Below the plots you have a button Fit data and a slot to enter an Intensity threshold. Clicking the button will fit all the pixels to a gaussian (it will compute the red curve for all the pixels of the image). The intensity threshold is used to fasten the computation by omitting pixels whose curve has no intensity variation: the entered number is the maximum intensity variation used to omit that pixel, above that the pixel will be fitted. With multi-motor datasets the fit will be recursively done along the chosen dimension values.
When the fitting has finished (it may take a while, you can see the progress on the terminal), four maps appear at the bottom: integrated intensity, FWHM, peak position and residuals map. These maps are computed using the fitted data and the residuals map is a measure of how good the fit is.
Grain plot#
Statistical measures can also be obtained by using the grain plot widget. This widget shows 6 maps:
Center of mass: Shows the COM map for every motor. The center of mass looks at the intensity as a function of a motor position, using the intensity values of the images as a statistical weight
FWHM, Skewness and Kurtosis: Full width half maximum map, same as COM but with the standard deviation, skewness and kurtosis.
Mosaicity: the mosaicity map is an hsv image that has the COM of the first motor as hue and the COM of the second motor as saturation.
Orientation distribution: hsv map key that works as a colormap for the mosaicity and that includes the contour map of the orientation distribution.
Blind Source Separation#
Blind source separation (BSS) comprises all techniques that try to decouple a set of source signals from a set of mixed signals with unknown (or very little) information. darfix includes some BSS techniques to try to find the different grains along the dataset.
But first, the number of components has to be estimated, it can either be done automatically by clicking the Detect number of components button, or using the PCA widget.
This widget uses the technique of principal components analysis to find the singular values with more intensity:
Note
in this example we would take 4 or 5 components.

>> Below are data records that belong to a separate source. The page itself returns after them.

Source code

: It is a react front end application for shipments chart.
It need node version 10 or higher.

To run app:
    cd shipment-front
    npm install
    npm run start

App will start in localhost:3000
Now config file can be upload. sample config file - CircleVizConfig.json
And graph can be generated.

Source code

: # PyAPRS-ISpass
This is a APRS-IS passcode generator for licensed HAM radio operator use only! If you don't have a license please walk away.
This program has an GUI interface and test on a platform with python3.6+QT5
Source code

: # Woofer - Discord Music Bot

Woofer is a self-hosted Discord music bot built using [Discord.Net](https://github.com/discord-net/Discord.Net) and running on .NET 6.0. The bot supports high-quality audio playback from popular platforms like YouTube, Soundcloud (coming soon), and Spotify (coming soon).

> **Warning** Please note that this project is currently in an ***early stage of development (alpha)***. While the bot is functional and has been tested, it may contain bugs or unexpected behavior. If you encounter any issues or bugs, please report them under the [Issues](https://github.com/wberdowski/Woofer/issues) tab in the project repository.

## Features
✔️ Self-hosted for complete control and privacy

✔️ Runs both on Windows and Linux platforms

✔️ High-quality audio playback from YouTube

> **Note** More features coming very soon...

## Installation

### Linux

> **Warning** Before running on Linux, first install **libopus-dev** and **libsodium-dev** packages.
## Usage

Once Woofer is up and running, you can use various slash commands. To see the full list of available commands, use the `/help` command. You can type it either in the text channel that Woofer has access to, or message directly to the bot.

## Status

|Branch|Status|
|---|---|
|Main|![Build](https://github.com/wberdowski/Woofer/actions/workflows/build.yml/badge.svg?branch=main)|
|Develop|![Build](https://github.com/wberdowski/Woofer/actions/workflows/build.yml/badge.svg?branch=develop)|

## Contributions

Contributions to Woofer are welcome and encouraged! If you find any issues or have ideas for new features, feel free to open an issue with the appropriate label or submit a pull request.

When automatically detecting the number of components, darfix uses the same technique with PCA, and takes the components that represent the 99% of the dataset.
The Blind source separation widget includes different techniques to find the components: Principal components analysis (PCA), non-negative independent component analysis (NICA) and non-negative matrix factorization (NMF).
Although the first one is available for use, it is not recommended since PCA doesn’t take into account the positivity of the images, and doesn’t give good results.
NICA, although returning positive components, can give negative value at the weight values, and is usually also discarded. NMF on the other hand gives positive values for both components and weights, but as the decomposition matrices are randomly initialized, the result is non-unique.
To solve this last problem, we have a fourth method: NICA+NMF that uses the output of NICA as input for NMF. The final result is unique and is preferable to NMF alone, although it is a bit slower.
Once computed, the components can be seen on the left plot, while on the right we have different plots of the weights values.
At the right of the widget we can choose to either see the weights in terms of rocking curves, or see them in terms of an RSM map (like in the figure). Either way, these plots serve useful to see how each component is present in the dataset.
For the RSM, changing the component on the left changes its RSM map on the right.
After the analysis is done, you can save the components into an hdf5 file by clicking at the Save components button.
TODO: link components, flash, batch processing, partition data.